Hereditary Myopathy, Oligophrenia, Cataract, Skeletal Abnormalities and Hypergonadotropic Hypogonadism

Abstract

A new syndrome in three siblings, a man and two women, now aged 33–45 years, is described. The syndrome consists of the following symptoms: (1) Oligophrenia (IQ about 30, Terman-Merrill test) with harmonic infantilism. (2) Dense cataract with onset in childhood. (3) Myopathy, mainly affecting proximal muscles but also facial, masticatory and external ocular muscles.
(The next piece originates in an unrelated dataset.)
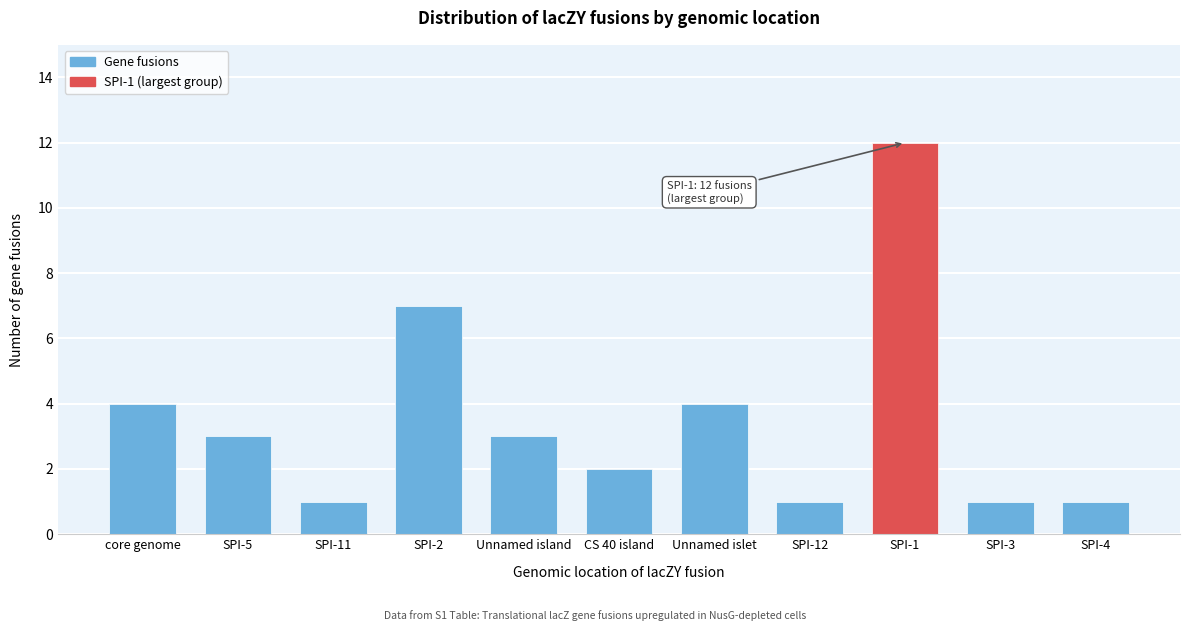

Reading left to right, extract all data points from this chart.

core genome=4	SPI-5=3	SPI-11=1	SPI-2=7	Unnamed island=3	CS 40 island=2	Unnamed islet=4	SPI-12=1	SPI-1=12	SPI-3=1	SPI-4=1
The myopathy probably had its onset at puberty and progressed in 2 of the 3 siblings until they were confined to a wheel-chair. (4) Signs of pyramidal tract involvement and slight ataxia, probably congenital and non-progressive. (5) Deficient speech development. (6) Skeletal changes including thoracic deformity, scoliosis, pes planovalgus, shortening of the fourth toe and osseous dystrophy especially in the hand and feet. (7) Hypergonadotropic hypogonadism with primary amenorrhoea in one of the sisters, very early menopause in the other and pronounced testicular atrophy in the brother. There were no signs of other endocrine insufficiency and the secondary sex characters, body hair distribution and libido were normal. The karyotype was normal in all three siblings. The heredity was considered to be probably autosomal recessive. Since, therefore, a number of independent organs were affected, the syndrome has been assumed to be caused by a penetrating metabolic defect, the nature of which is unknown.